Am 23.07.2010 12:20, schrieb Nick Coghlan:
On Fri, Jul 23, 2010 at 8:16 PM, Hrvoje Niksic <hrvoje.niksic@avl.com> wrote:
The performance trade-off should make regex slower with sufficiently small compiled regex cache, when a lot of time is wasted on compilation. But as the cache gets larger (and, for fairness, of the same size in both implementations), regex should outperform re. Georg, would you care to measure if there is a difference in performance with an even larger cache?
That's not quite accurate. The figure that matters is "matches per compilation", and that is ultimately governed by the nature of the application once the cache is sufficiently large (e.g. an application that compiles 10 different regular expressions, but also only matches each one against a single string is going to be slowed down significantly by a switch to regex no matter how big the compilation cache may be).
The total runtime for a particular re matching exercise is "(average compilation time)*(number of times compiled) + (average match time)*(number of matches performed)"
We know that the new regex module speeds up matching at the cost of slowing down compilation. Whether that is a net increase for the application as a whole depends on 4 things:
X: the average speed change in compilation for the application Y: the average speed change in matching for the application A: the proportion of time the application currently spends compiling regular expressions B: the proportion of time the application currently spends matching regular expressions
The overall proportional speed change for re operations in a given application is then just X*A + Y*B. For regex to be an improvement for that application, the resulting figure needs to be less than 1.

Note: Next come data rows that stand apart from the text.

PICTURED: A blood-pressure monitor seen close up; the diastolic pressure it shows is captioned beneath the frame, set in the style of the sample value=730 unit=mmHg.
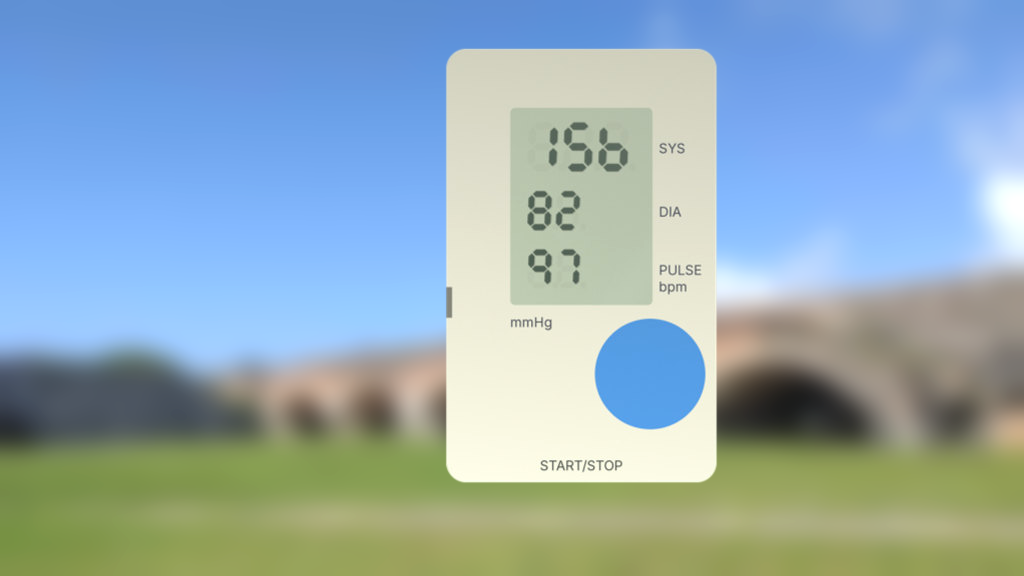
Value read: value=82 unit=mmHg
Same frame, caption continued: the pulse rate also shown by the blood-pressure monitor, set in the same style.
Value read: value=97 unit=bpm
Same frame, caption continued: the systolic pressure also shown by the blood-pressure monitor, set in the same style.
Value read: value=156 unit=mmHg
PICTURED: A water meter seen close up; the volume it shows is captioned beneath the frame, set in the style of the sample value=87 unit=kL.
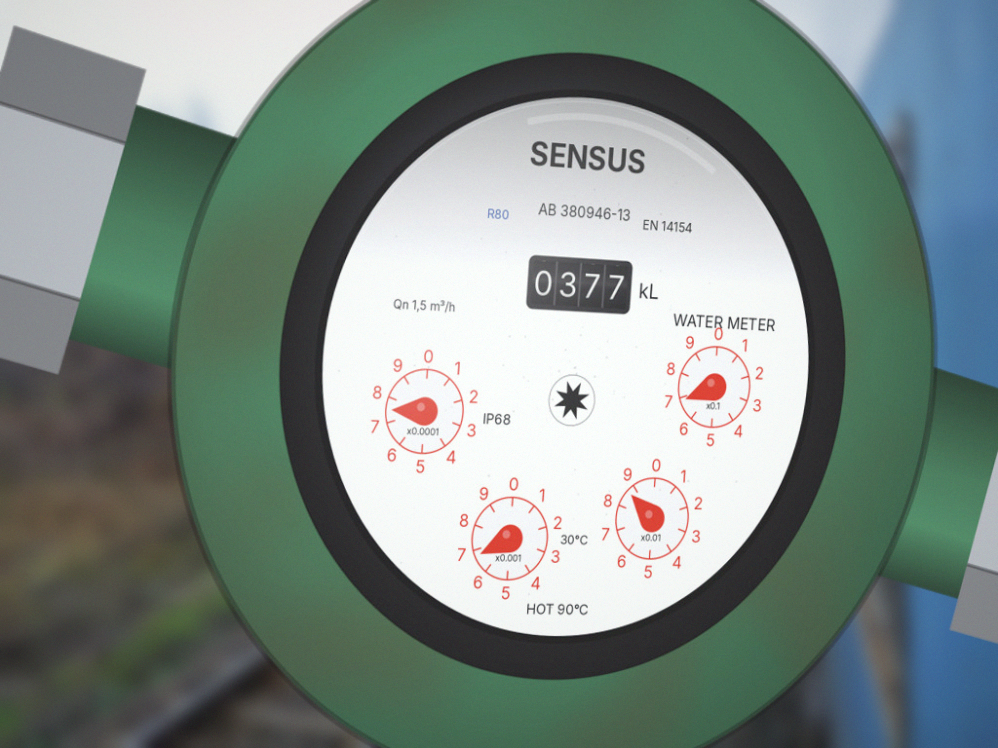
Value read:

For example, suppose X=2, Y=0.5 (i.e. matching is twice as fast on average, but compilation also takes twice as long), then the overall speed change would be 2*A + 0.5*B. For that to be a wash, the original application needs to spend 1/3 of its expression matching time compiling the expressions and 2/3 actually matching them (the application with the new engine would then spend 2/3 of its time compiling and only 1/3 matching).
That's going to be a tough assessment to make in practice, but I think Georg's pygments test suite example shows that there is real world code out there that already spends a lot of time on compilation.
And for Pygments, it's not only the case for the test suite, since many applications consist of highlighting one file/one piece of code calling it as a program. When using Pygments as a library, regexes are only compiled once per lexer class, so e.g. in a web appliation that highlights files (like a repository browser), the additional cost is negligible. Georg -- Thus spake the Lord: Thou shalt indent with four spaces. No more, no less. Four shall be the number of spaces thou shalt indent, and the number of thy indenting shall be four. Eight shalt thou not indent, nor either indent thou two, excepting that thou then proceed to four. Tabs are right out.